Il y a un an, on était au milieu de l’entre-deux-tours de l’élection présidentielle française. Bayrou (et toute la classe politique avec lui !) n’en revenait pas de son score inespéré du 1er tour (18% des voix), Ségolène Royal qui avait longtemps surfé en tête des sondages croyait encore à une possible victoire, quant à Nicolas Sarkozy il s’apprêtait à concrétiser sa supériorité numérique et à satisfaire les foules qui le portaient inexorablement vers l’Elysée.
Trois quinquagénaires, pleins de projets, d’espoir pour la France, qui reléguaient au musée Grévin les septuagénaires qui avaient occupé le devant de la scène depuis les années 1980. Même Le Pen ou Laguillier ne faisaient plus recette.
Bref, un vent de renouveau soufflait sur l’Hexagone. Et les Français s’étaient remis à aimer la politique, puisqu’ils ont voté massivement à l’élection présidentielle.
Un an après, cruelle désillusion.
Bayrou a coulé ses coéquipiers, perdu un à un ses plus fidèles soutiens. Il se croit encore un destin. Il est le seul à y croire.
Royal espère prendre la tête d’un parti qu’elle n’a eu de cesse de contourner pour se faire désigner comme candidate…et qu’elle continue de contourner méthodiquement pour éviter de s’affronter aux mammouths, éléphants et autres éléphanteaux. Certes, elle a mieux géré son capital de voix et de sympathie que Bayrou, mais elle incarne, aux yeux de ses “camarades”, celle qui a…perdu l’élection présidentielle, la troisième depuis 1995.

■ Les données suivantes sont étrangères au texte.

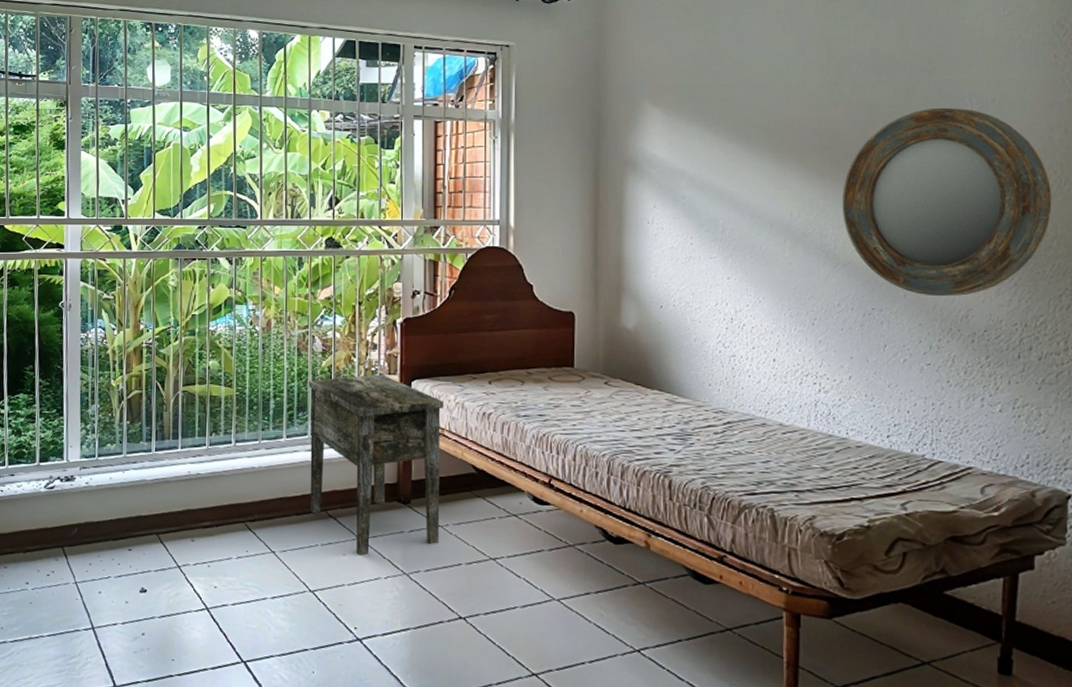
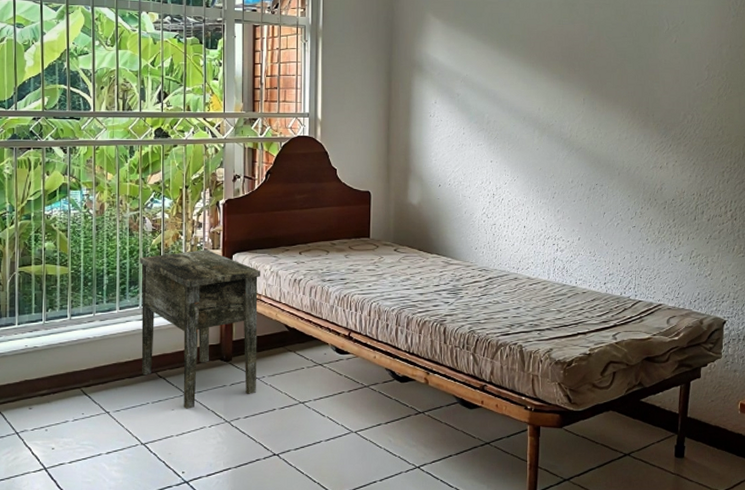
home mirror: present [841,107,1052,297] -> none [576,26,720,174]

Sarkozy semble, quant à lui, enfoncé pour longtemps dans l’impopularité. La presse ne se prive pas de rappeler que, jamais depuis les débuts de la Vème République, un chef d’Etat n’a connu d’aussi mauvais sondages un an après son élection. Le repositionnement “présidentiel” auquel il s’est contraint depuis quelques semaines, et qui devait se manifester avec éclat jeudi dernier lors de son intervention télévisée, n’a pas convaincu, loin s’en faut.
Je ne me réjouis pas, je ne me résous pas à cette grande désillusion, parce que c’est une fois de plus la démocratie, la politique dans son acception la plus haute, qui en font les frais. Et j’en veux, moi aussi, à François, Ségolène, Nicolas de m’avoir fait espérer une nouvelle ère qui n’était qu’un mirage.